O the lands! interlinked, food-yielding lands!
Land of coal and iron! Land of gold! Lands of cotton, sugar, rice!
Land of wheat, beef, pork! Land of wool and hemp! Land of the apple and
grape!
Land of the pastoral plains, the grass-fields of the world! Land of those
sweet-aired interminable plateaus!
Land of the herd, the garden, the healthy house of adobie!
Lands where the north-west Columbia winds, and where the south-west
Colorado winds!
Land of the eastern Chesapeake! Land of the Delaware!
Land of Ontario, Erie, Huron, Michigan!
Land of the Old Thirteen! Massachusetts land! Land of Vermont and
Connecticut!
Land of the ocean shores! Land of sierras and peaks!
Land of boatmen and sailors! Fishermen's land!
Inextricable lands! the clutched together! the passionate ones!
The side by side! the elder and younger brothers! the bony-limbed!
The great women's land! the feminine! the experienced sisters and the
inexperienced sisters!
Far-breathed land! Arctic-braced! Mexican-breezed! the diverse! the
compact!
The Pennsylvanian! the Virginian! the double Carolinian!

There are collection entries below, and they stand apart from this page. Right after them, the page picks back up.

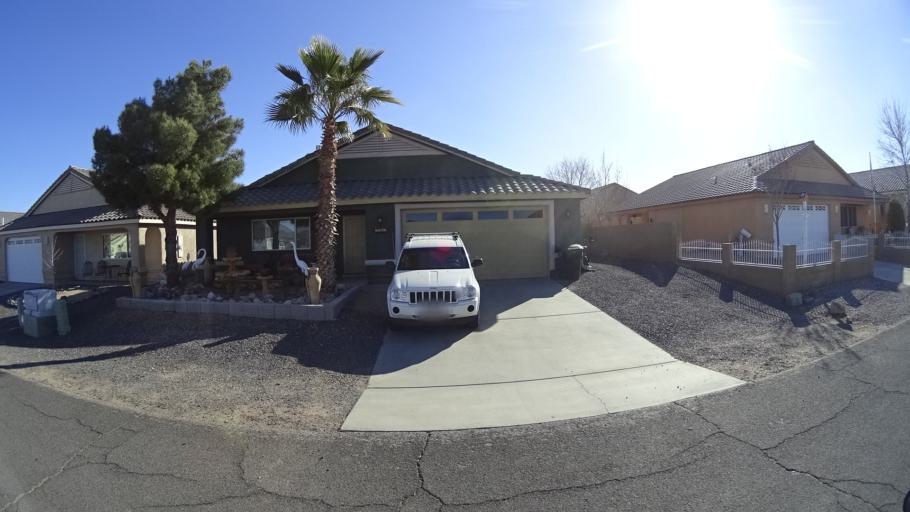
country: US
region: Arizona
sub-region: Mohave County
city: Kingman
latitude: 35.2128
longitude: -114.0068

O all and each well-loved by me! my intrepid nations! O I at any rate
include you all with perfect love!
I cannot be discharged from you--not from one, any sooner than another!

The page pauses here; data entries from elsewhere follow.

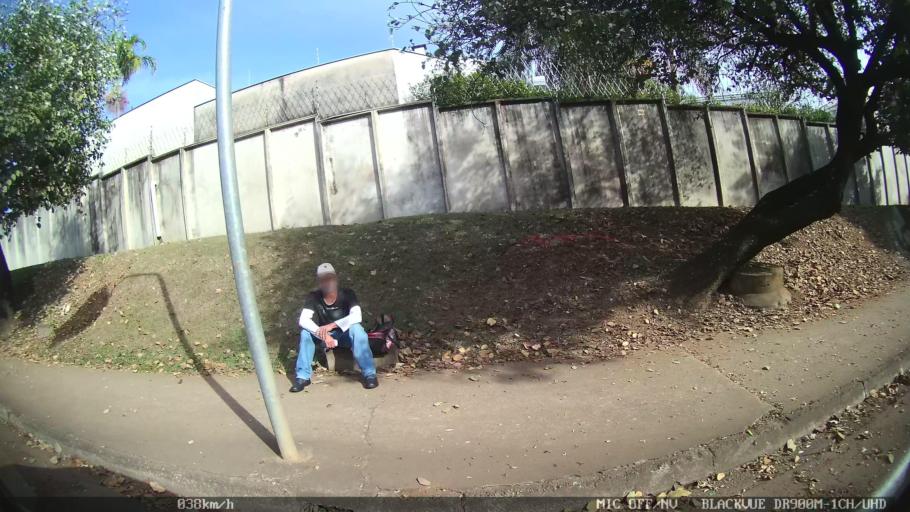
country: BR
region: Sao Paulo
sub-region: Piracicaba
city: Piracicaba
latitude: -22.7297
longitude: -47.6727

O Death! O!--for all that, I am yet of you unseen, this hour, with
irrepressible love,
Walking New England, a friend, a traveller,
Splashing my bare feet in the edge of the summer ripples, on Paumanok's
sands,
Crossing the prairies--dwelling again in Chicago--dwelling in every town,
Observing shows, births, improvements, structures, arts,
Listening to the orators and the oratresses in public halls,
Of and through the States, as during life[4]--each man and woman my
neighbour,
The Louisianian, the Georgian, as near to me, and I as near to him and her,
The Mississippian and Arkansian yet with me--and I yet with any of them;
Yet upon the plains west of the spinal river--yet in my house of adobie,
Yet returning eastward--yet in the Sea-Side State, or in Maryland,
Yet Canadian cheerily braving the winter--the snow and ice welcome to me,
or mounting the Northern Pacific, to Sitka, to Aliaska;
Yet a true son either of Maine, or of the Granite State,[5] or of the
Narragansett Bay State, or of the Empire State;[6]
Yet sailing to other shores to annex the same--yet welcoming every new
brother;
Hereby applying these leaves to the new ones, from the hour they unite with
the old ones;
Coming among the new ones myself, to be their companion and equal--coming
personally to you now;
Enjoining you to acts, characters, spectacles, with me.